How to Avoid your Home Mortgage Being Denied Prior to Closing
Many home buyers make the critical mistake of thinking that once they
have received approval for their mortgage application, everything will
be smooth sailing until the day of closing. As some buyers have
discovered, that is not always the case, especially in light of the
current housing crisis as more lenders are becoming increasingly
cautious. The real problem is that if your borrower circumstances should
happen to change between the day you actually apply for your home
mortgage loan and the day you close on the loan, there could be
serious problems that might even result in having your loan denied.

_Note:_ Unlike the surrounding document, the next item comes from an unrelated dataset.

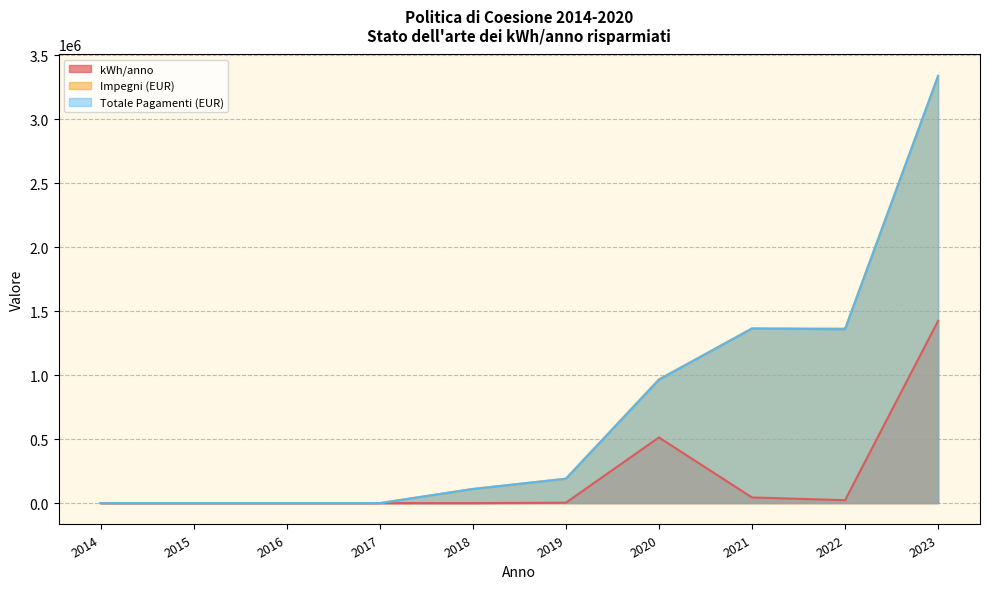

How many data points in Impegni (EUR) are less than 190518?

5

Lenders have become much stricter following the meltdown of the housing
market. Even Fannie Mae has tightened restrictions and have now
implemented changes that require lenders to track any changes as they
occur in a borrower's circumstances between the time of application and
the time of closing. These rules are not necessarily new, but Fannie Mae
is enforcing them far more vigorously now than in the past. If you are a
borrower, what this means for you is that certain actions can cause a
delay and possibly even a denial in your mortgage closing. There are
three things in particular that you can do which could throw a wrench in
the works for your mortgage closing.
Getting a new credit card or an auto loan ranks at the top of the list
of actions you should avoid before closing on your mortgage. When a loan
is still in the underwriting process, this is one of the last things you
need to do. For example, you shouldn't get a new car loan the week
before you close on your mortgage or get a new credit card in order to
buy new furniture or appliances for your new home. While many buyers are
not aware of it, most lenders do run a credit check for new accounts
just prior to closing. Even opening a new account, without charging
anything to it could be a crucial mistake. Retailers commonly offer
discounts to consumers who apply for credit and that can be appealing to
the customer; however, it can affect your ability to obtain that final
approval for your mortgage loan.
It is also a mistake to charge up your credit cards. It can be tempting
to charge up those cards for yard equipment, appliances and furniture
that you think you need for your new home but it is also an almost
certain way to mess up your closing. It is far better to simply leave
your credit cards alone and pay cash for everything prior to closing.
This is because mortgage approval is partially based on your debt to
income ratio. The lender will look at your minimum monthly debt payments
and then compare them to your income. If the ratio of your debt payments
to income becomes too high, you could be turned down for your mortgage;
even if you have been previously approved. Fannie Mae encourages lenders
to re-calculate the debt-to-income ratio prior to closing. If you have
recently gone on a spending spree and your debt-to-income ratio is too
high, you may have problems with your mortgage. Therefore, it's better
to wait until after the closing to buy anything you might need for your
new home.
Finally, keep in mind that changing jobs can also impact your mortgage
before closing. Remember as well that even staying with the same
employer but changing from a salaried position to one where your primary
income is based on bonuses or commissions could impact your mortgage
approval. You will typically need a two-year history for your
employment, especially if you go to bonus or commission based
employment. If you do not have a history for the new income it may mean
that income cannot be included at all and suddenly you may find that you
do not qualify for the mortgage after all.
The best course of action is to make sure that you do not make any
changes to your current status between the time you apply for your
mortgage loan and the day it actually closes. Simply because the lender
has indicated you are approved for the mortgage does not mean that
approval will still be extended if your circumstances should change as
it is conditional upon your circumstances remaining the same. Once your
mortgage has actually closed, you can then begin to look at making new
purchases or making changes in your overall situation.